Barangkali karena merasa ilmunya belum mumpuni, sementara keinginan untuk belajar agama terus menggebu -- gebu, 17 tahun kemudian, tepatnya di tahun 1921, beliau kembali lagi ke Makkah, untuk selanjutnya melanjutkan perjalanan ke Mesir guna belajar di Universitas Al Azhar sampai tahun 1924.
Di tahun itu Syaikh Abbas kembali ke tanah air melalui Palestina, Libanon dan Syria, juga singgah di Iran dan Turki, untuk melihat dan mengamati sistem dan model pendidikan Islam di sana. Namun sebelum kembali ke Minang Kabau, Syaikh Abbas singgah terlebih dahulu ke pulau Jawa untuk bertemu beberapa ulama di sana dan melihat pesantren mereka. Syaikh Abbas juga bertemu dengan Haji Agus Salim dan beberapa tokoh bangsa terkemuka yang lain.
Ketika seluruh pesantren Sumatera Thawalib bergabung ke dalam Permi (Persatuan Muslimin Indonesia) di tahun 1930, karena tidak merasa senang dengan penyatuan ini, beliau menyatakan keluar dari Sumatera Thawalib dan merubah nama pesantrennya menjadi Darul Funun El Abbasyiah, dinisbatkan kepada namanya sendiri.
Sepertinya Syaikh Abbas begitu terpengaruh dengan sistem dan model pendidikan Islam yang sudah maju dan modern di Turki. Itu karena Darul Funun, yang secara harfiyah berarti Rumah Seni/Rumah Pengetahuan, merupakan pengembangan dari model pendidikan madrasah yang pertama kali dikembangkan oleh Sultan Muhammad Al Fatih, setelah menaklukkan Konstantinopel (hari ini kota itu bernama Istanbul). Darul Funun kemudian berubah menjadi Istanbul University di tahun 1933.
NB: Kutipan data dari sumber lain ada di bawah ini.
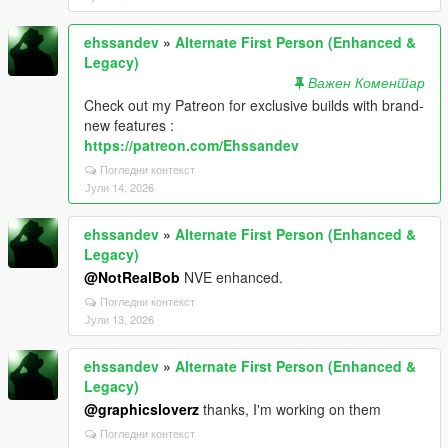
ehssandev
»
Alternate First Person (Enhanced &
Legacy)
Важен Коментар
Check out my Patreon for exclusive builds with brand-
new features :
https://patreon.com/Ehssandev
Погледни контекст
Јули 14, 2026
ehssandev
»
Alternate First Person (Enhanced &
Legacy)
@NotRealBob
NVE enhanced.
Погледни контекст
Јули 13, 2026
ehssandev
»
Alternate First Person (Enhanced &
Legacy)
@graphicsloverz
thanks, I'm working on them
Погледни контекст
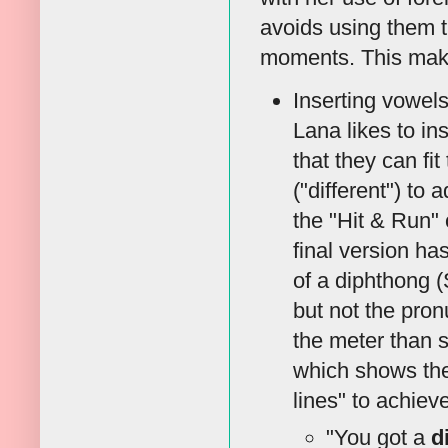
avoids using them 
moments. This make
Inserting vowels
Lana likes to in
that they can fi
("different") to
the "Hit & Run" 
final version ha
of a diphthong (
but not the pron
the meter than s
which shows the 
lines" to achieve
"You got a
d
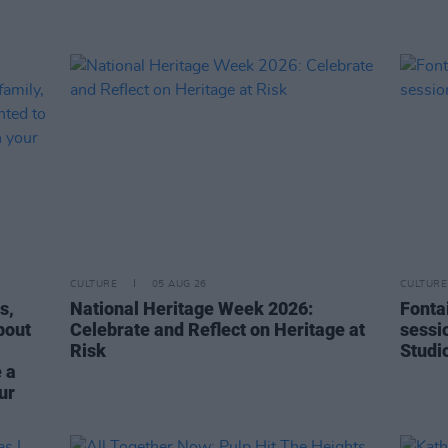
CULTURE
05 AUG 26
CULTURE
s,
National Heritage Week 2026:
Fonta
bout
Celebrate and Reflect on Heritage at
sessi
Risk
Studi
 a
ur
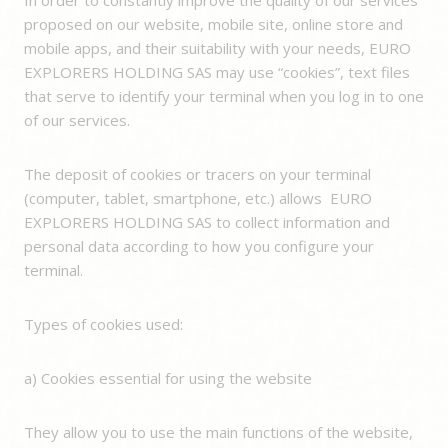
proposed on our website, mobile site, online store and
mobile apps, and their suitability with your needs, EURO
EXPLORERS HOLDING SAS may use “cookies”, text files
that serve to identify your terminal when you log in to one
of our services.
The deposit of cookies or tracers on your terminal
(computer, tablet, smartphone, etc.) allows EURO
EXPLORERS HOLDING SAS to collect information and
personal data according to how you configure your
terminal.
Types of cookies used:
a) Cookies essential for using the website
They allow you to use the main functions of the website,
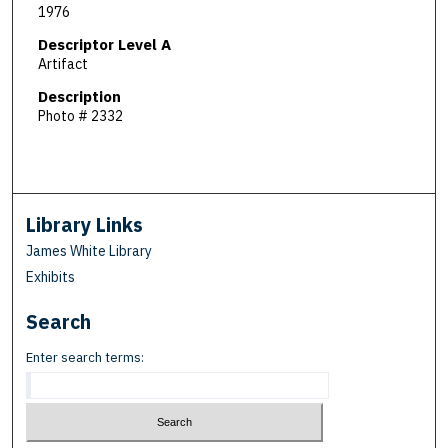
1976
Descriptor Level A
Artifact
Description
Photo # 2332
Library Links
James White Library
Exhibits
Search
Enter search terms:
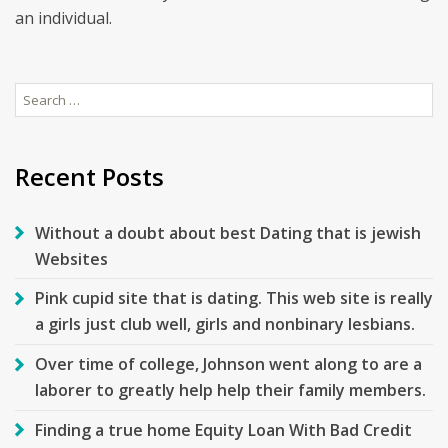
an individual.
Search
for:
Recent Posts
Without a doubt about best Dating that is jewish
Websites
Pink cupid site that is dating. This web site is really
a girls just club well, girls and nonbinary lesbians.
Over time of college, Johnson went along to are a
laborer to greatly help help their family members.
Finding a true home Equity Loan With Bad Credit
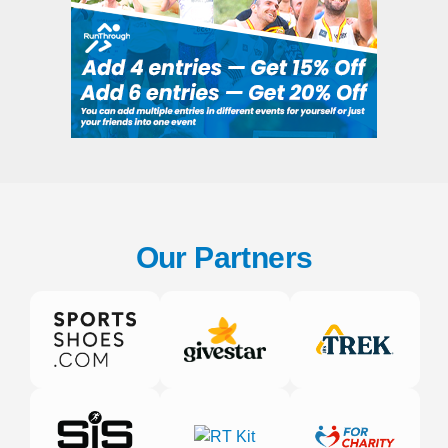
Our Partners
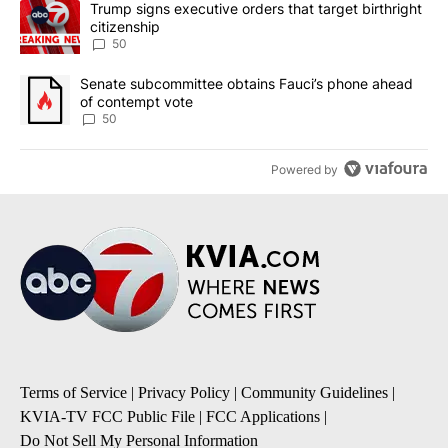
A trending article titled "Trump signs executive orders that targe
Trump signs executive orders that target birthright
citizenship
50
A trending article titled "Senate subcommittee obtains Fauci’s 
Senate subcommittee obtains Fauci’s phone ahead
of contempt vote
50
Powered by
Terms of Service
|
Privacy Policy
|
Community Guidelines
|
KVIA-TV FCC Public File
|
FCC Applications
|
Do Not Sell My Personal Information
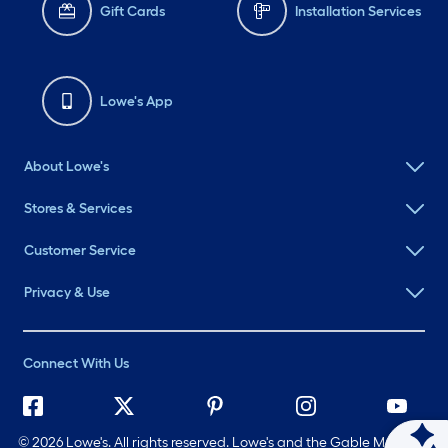
Gift Cards
Installation Services
Lowe's App
About Lowe's
Stores & Services
Customer Service
Privacy & Use
Connect With Us
©
2026 Lowe's. All rights reserved. Lowe's and the Gable Mansard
Pada saat terjadi Revolusi bersenjata di tahun 1945, dalam rangka mempertahankan kemerdekaan Indonesia, Syaikh Abbas menggerakkan murid -- muridnya untuk berjihad fi sabilillah. Bahkan Syaikh Abbas sendiri diangkat sebagai "Imam Jihad" oleh Majlis Islam Tinggi (MIT) kala itu yang berpusat di Bukitinggi. Majlis itu memiliki 4 resimen yang berkedudukan di Padang Panjang, Solok, Payakumbuh dan Pesisir Selatan.
Sedang madrasah yang didirikannya pernah menjadi salah satu pusat pertahanan Pemerintah Darurat Republik Indonesia (PDRI) selama beberapa lama. Mr Teuku Mohammad Hasan yang merupakan Wakil Ketua PDRI merangkap Mentri Dalam Negeri, Pendidikan dan Kebudayaan, sekaligus Mentri Agama, pernah menggunakan pesantren Darul Funun ini sebagai markas perjuangan. Di sinilah juga pernah diadakan pertemuan pemimpin PDRI pasca perjanjian "Roem -- Royen", saat mana terjadinya penghentian tembak -- menembak di Sumatera.
Dari ketekunan Syaikh Abbas menuntut ilmu, kepada siapa beliau belajar, juga tempat dimana beliau belajar, kegigihan dan pengorbanannya dalam melawan penjajah, dapatlah disimpulkan seperti apa sosoknya dan bagaimana posisinya di antara ulama Minang Kabau saat itu.
Ialah seorang ulama pejuang yang dalam ilmunya dan disegani kawan -- kawannya. Beliau seorang yang berfikiran maju dan revolusioner, tak gentar melakukan perubahan jika itu diperlukan, meskipun itu akan mendapat tantangan dan hampatan.
Dari sini kita mengerti mengapa tokoh besar sebagai Soekarno merasa perlu untuk mendatangai tokoh dan ulama ini, saat mana beliau sedang berada di Sumatra Barat di permulaan tahun 1942.